Robert Steinbuch, in an article recently published in the Texas Review of Law & Politics, traces the history of gun rights and regulation in Arkansas from the state’s first constitution in 1836, and its inclusion of a right to keep and bear arms limited to free white men, to the state’s adoption of permitless carry in 2013. Steinbuch also examines recent litigation involving municipal enforcement of state firearms law, including over state-law exceptions that allow attorneys to carry firearms in court.
Julia Hesse & Kevin Schascheck II, The Expansive ‘Sensitive Places’ Doctrine: The Limited Right to ‘Keep and Bear’ Arms Outside the Home, 108 Cornell Law Review Online 218 (2024)
From the Abstract and Introduction:
In Bruen, the Supreme Court struck down New York’s “may-issue” licensing regime, recognized the right to carry arms outside the home, and announced the historical analogue method to analyze the constitutionality of modern gun laws. In doing so, the Court did not disavow the ‘sensitive places’ doctrine announced in Heller. In response, New York and other states enacted gun safety laws on the basis of location.
This Article provides an account of the doctrinal and historical support for such regulations, proposes a list of locations where gun regulations will survive constitutional scrutiny, and offers a theory of gravitational pull whereby the places around ‘sensitive places’ become sensitive by virtue of their proximity to the core ‘sensitive place.’
We conclude that, as evidenced by the case law and historical analogues, the majority of places may be deemed sensitive and that states are therefore permitted to regulate or ban the use or carrying of firearms in most locations. While courts have not converged on a clear and uniform application of Heller’s sensitive places doctrine, we build on prior work, doctrine, and history to explain how courts should analyze the constitutional validity of location-regulating statutes.
Robert Steinbuch, Fighting for the Right to Carry: A Model Analysis of the History, Legislation, and Litigation of Arkansas’ Firearms Laws for Universal Application, 27 Texas Review of Law & Politics 487 (2023)
From the Introduction:
In this Article, I discuss Arkansas' turbulent history of gun rights.
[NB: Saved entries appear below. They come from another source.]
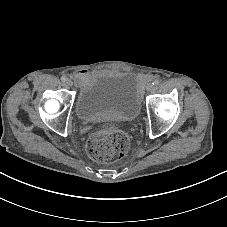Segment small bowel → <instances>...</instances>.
I'll return each instance as SVG.
<instances>
[{
    "label": "small bowel",
    "instance_id": "c3829d8e",
    "mask_svg": "<svg viewBox=\"0 0 227 227\" xmlns=\"http://www.w3.org/2000/svg\"><path fill=\"white\" fill-rule=\"evenodd\" d=\"M76 78L78 79V81H80L81 83H84L88 80L89 78V72L86 70H82L76 73ZM139 80L144 82L146 81V77L144 76H140Z\"/></svg>",
    "mask_w": 227,
    "mask_h": 227
}]
</instances>
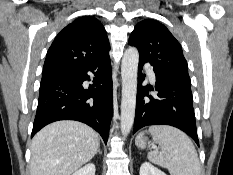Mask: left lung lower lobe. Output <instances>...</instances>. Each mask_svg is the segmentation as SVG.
Masks as SVG:
<instances>
[{
    "mask_svg": "<svg viewBox=\"0 0 233 175\" xmlns=\"http://www.w3.org/2000/svg\"><path fill=\"white\" fill-rule=\"evenodd\" d=\"M145 60L139 58L138 94L133 134L149 125H170L187 133L199 145L191 82L170 77L154 70L156 75L155 90L159 98L149 95L154 90L150 86H142L141 72Z\"/></svg>",
    "mask_w": 233,
    "mask_h": 175,
    "instance_id": "obj_1",
    "label": "left lung lower lobe"
}]
</instances>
I begin by tracing each of the state’s constitutions’ approaches to gun rights and the case law interpreting them. Then I present the paradigm-changing recent legislation that produced a modern bundle of gun rights perhaps not seen since the early 1800s. And, in the capstone Part of the Article, I describe the three lawsuits that I have brought to enforce gun rights in the face of local governments’ and bureaucrats’ obstructionist efforts to undermine the will of the people as demonstrated through state law and the sad delaying efforts of the state’s supreme court.
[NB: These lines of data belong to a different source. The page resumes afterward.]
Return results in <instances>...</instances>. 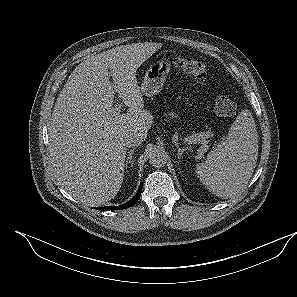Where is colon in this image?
<instances>
[{
	"instance_id": "5ec220e1",
	"label": "colon",
	"mask_w": 297,
	"mask_h": 297,
	"mask_svg": "<svg viewBox=\"0 0 297 297\" xmlns=\"http://www.w3.org/2000/svg\"><path fill=\"white\" fill-rule=\"evenodd\" d=\"M172 63L183 74L195 81H205L207 77V66L202 61L189 57H175ZM236 105L227 95L219 96L213 107V116L217 120H223L235 113Z\"/></svg>"
}]
</instances>
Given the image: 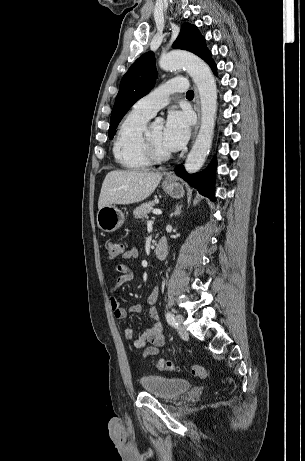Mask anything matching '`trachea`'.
Here are the masks:
<instances>
[{"instance_id":"trachea-1","label":"trachea","mask_w":305,"mask_h":461,"mask_svg":"<svg viewBox=\"0 0 305 461\" xmlns=\"http://www.w3.org/2000/svg\"><path fill=\"white\" fill-rule=\"evenodd\" d=\"M186 97H194V92L192 90L187 91Z\"/></svg>"}]
</instances>
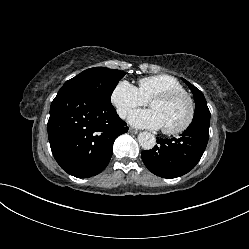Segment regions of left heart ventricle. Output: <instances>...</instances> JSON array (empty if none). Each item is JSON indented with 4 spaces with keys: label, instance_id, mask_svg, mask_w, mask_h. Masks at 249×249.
Wrapping results in <instances>:
<instances>
[{
    "label": "left heart ventricle",
    "instance_id": "obj_1",
    "mask_svg": "<svg viewBox=\"0 0 249 249\" xmlns=\"http://www.w3.org/2000/svg\"><path fill=\"white\" fill-rule=\"evenodd\" d=\"M150 108L155 111L161 122L162 128L174 129L181 126L188 116V103L184 98L170 102H152Z\"/></svg>",
    "mask_w": 249,
    "mask_h": 249
}]
</instances>
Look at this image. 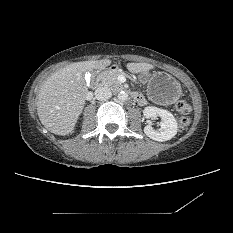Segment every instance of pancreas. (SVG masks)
Returning <instances> with one entry per match:
<instances>
[{
    "label": "pancreas",
    "instance_id": "pancreas-1",
    "mask_svg": "<svg viewBox=\"0 0 233 233\" xmlns=\"http://www.w3.org/2000/svg\"><path fill=\"white\" fill-rule=\"evenodd\" d=\"M120 74H122L120 71H108L102 76V82L108 86L119 88L122 86L117 79Z\"/></svg>",
    "mask_w": 233,
    "mask_h": 233
}]
</instances>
The principal lesson of these lawsuits is that those who believe in the individual right to bear arms cannot rely on the legislative process alone to ensure those rights. More needs to be done. Not only does this Article explain what and how, it is my hope that this Article will serve as a roadmap for those throughout the country seeking to restore their previously diminished or extinguished right to self-defense.